**GIVEN PASSAGE:**
■ ■ ■ ■

For the first time in the history of the electioneering process, the country is witnessing fuel and naira shortages sumptuously less than a week to a general election.

There is also the perception that Buhari may leave office as the first Nigeria president, who will make campaigning not only difficult for the presidential candidate of his party, but was also forced by his party to campaign for his party’s flag bearer.

There is uneasy calm among members of APC, that the new monetary policy of the CBN and the lingering fuel crisis are capable of jeopardising the chances of the party’s Presidential candidate, Bola Ahmed Tinubu and other candidates of the party in the general elections that are close by.

Some members of the ruling party believe that the CBN’s withdrawal policy and change of currency notes at this election period might be antithetical to the party’s victory at the poll.

Part of the fears expressed before now is that the style of President Buhari is nothing to bank on if the party must retain power. To them, if at all, Mr. President would approve such withdrawal policies, it ought to have come long before now or at least be delayed till after the elections.

Even the presidential candidate of New Nigerian People’s Party (NNPP), Senator Rabiu Kwankwaso decried the new naira redesign policy during his rally in Ibadan and urged Nigerians to endure the hardship, saying, “If elected president, his government would address it.”

Long before now, especially before the APC Presidential primary in June 2022, many members of the ruling party, especially those from the southern part believed that Mr. President and some northern cabal in the APC did not want Tinubu’s candidacy judging from how the former governor of Lagos had been treated since the ruling party took power in 2015.

Recall that for over three years after President Buhari assumed office on May 29 2015, the former Military Head of State did not visit Lagos just as he allegedly distanced himself from Tinubu.

The situation got worsened such that Tinubu’s wife, Remi, had to cry out at a time on how his husband, whom she believed sacrificed so much for the incumbent president, was being vilified within the corridors of power and also sidelined.

To buttress Remi’s outcry, the wife of Mr. President, Aisha at a point also alleged that strangers, who did not participate in the APC’s struggle to take power or contributed as Tinubu did, had taken control of the presidency.

■ ■ ■ ■

**REQUIRED ACTION 1:**
According to the election article, where did Rabiu Kwankwaso criticize the new naira redesign policy?
**REQUIRED ACTION 2:**
From the election article, write out word for word the stretch from "The situation got" through "of the presidency.".

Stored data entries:
■ ■ ■ ■

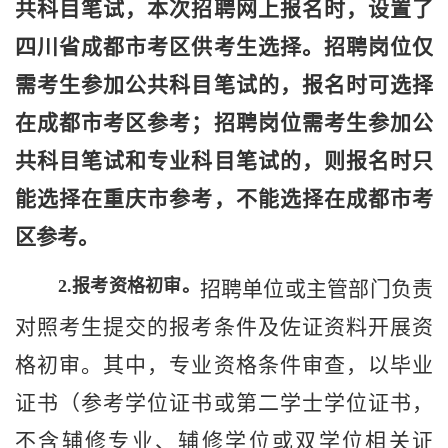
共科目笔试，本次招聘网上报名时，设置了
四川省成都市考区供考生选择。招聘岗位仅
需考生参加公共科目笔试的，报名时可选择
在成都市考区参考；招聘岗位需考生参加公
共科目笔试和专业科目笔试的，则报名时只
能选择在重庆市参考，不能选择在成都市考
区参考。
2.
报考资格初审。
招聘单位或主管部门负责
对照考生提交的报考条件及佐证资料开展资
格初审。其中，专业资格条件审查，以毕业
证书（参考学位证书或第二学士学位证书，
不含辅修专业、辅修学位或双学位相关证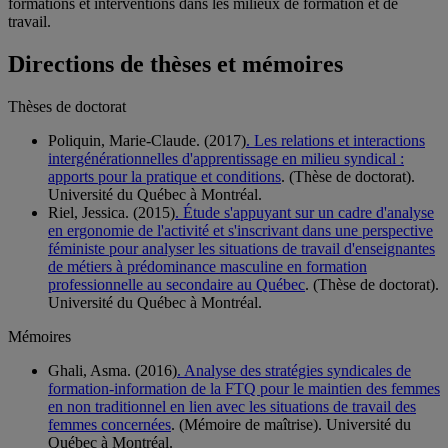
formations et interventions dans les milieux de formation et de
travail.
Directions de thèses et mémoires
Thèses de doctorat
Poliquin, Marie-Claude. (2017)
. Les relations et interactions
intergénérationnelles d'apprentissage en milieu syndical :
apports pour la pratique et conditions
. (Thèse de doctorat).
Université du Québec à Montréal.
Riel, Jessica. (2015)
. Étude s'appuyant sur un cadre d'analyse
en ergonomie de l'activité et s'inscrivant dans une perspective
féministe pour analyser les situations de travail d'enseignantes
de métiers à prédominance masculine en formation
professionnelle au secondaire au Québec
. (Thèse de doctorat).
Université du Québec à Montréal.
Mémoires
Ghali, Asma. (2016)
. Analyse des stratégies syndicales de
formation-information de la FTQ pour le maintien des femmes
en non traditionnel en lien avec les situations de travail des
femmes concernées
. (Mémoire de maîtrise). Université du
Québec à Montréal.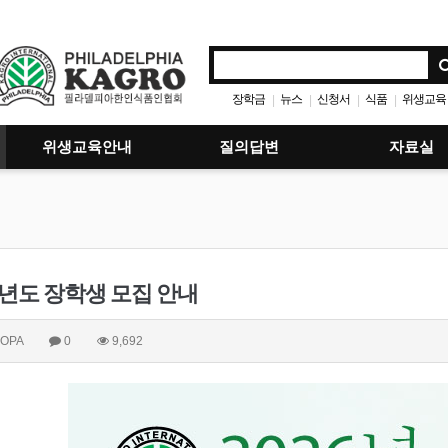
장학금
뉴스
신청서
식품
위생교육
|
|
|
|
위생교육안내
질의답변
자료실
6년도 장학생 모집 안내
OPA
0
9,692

■ ■ ■ ■

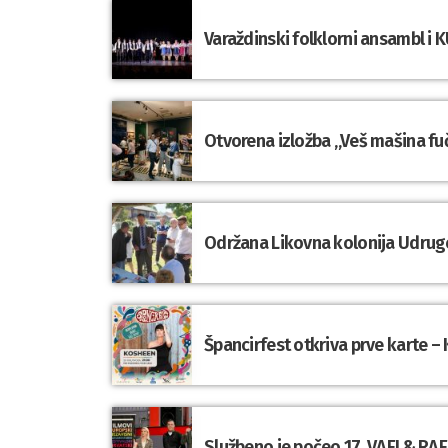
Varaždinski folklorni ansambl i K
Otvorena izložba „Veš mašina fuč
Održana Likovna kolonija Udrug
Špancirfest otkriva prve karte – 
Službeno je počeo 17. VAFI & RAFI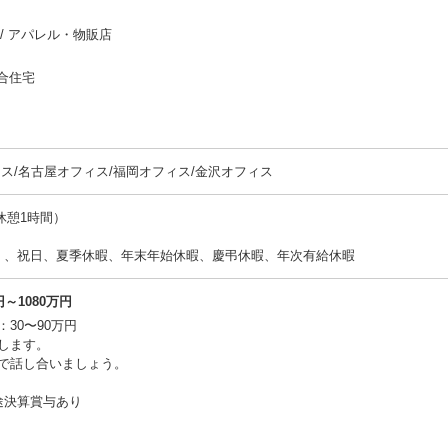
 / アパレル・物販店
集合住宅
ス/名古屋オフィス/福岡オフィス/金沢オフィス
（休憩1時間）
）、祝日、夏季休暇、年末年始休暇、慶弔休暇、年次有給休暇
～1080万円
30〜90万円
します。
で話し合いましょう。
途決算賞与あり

■ ■ ■ ■

**RESPONSE AREA 1:**
At his rally in Ibadan.

**RESPONSE AREA 2:**
The situation got worsened such that Tinubu’s wife, Remi, had to cry out at a time on how his husband, whom she believed sacrificed so much for the incumbent president, was being vilified within the corridors of power and also sidelined.

To buttress Remi’s outcry, the wife of Mr. President, Aisha at a point also alleged that strangers, who did not participate in the APC’s struggle to take power or contributed as Tinubu did, had taken control of the presidency.